■ TASK PROMPT
Gather each line of the records below that contains the word "enemy", and list those lines.

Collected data
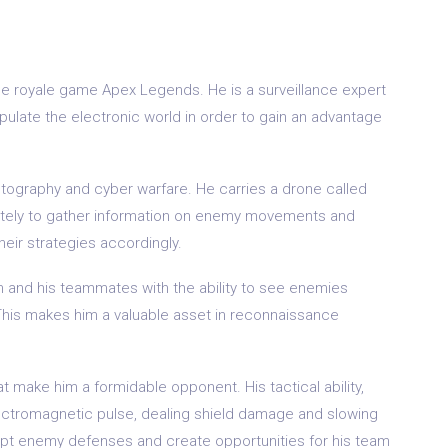
ttle royale game Apex Legends. He is a surveillance expert
ipulate the electronic world in order to gain an advantage
ptography and cyber warfare. He carries a drone called
motely to gather information on enemy movements and
heir strategies accordingly.
him and his teammates with the ability to see enemies
 This makes him a valuable asset in reconnaissance
hat make him a formidable opponent. His tactical ability,
lectromagnetic pulse, dealing shield damage and slowing
upt enemy defenses and create opportunities for his team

■ OUTPUT FOR THIS EXERCISE
motely to gather information on enemy movements and
upt enemy defenses and create opportunities for his team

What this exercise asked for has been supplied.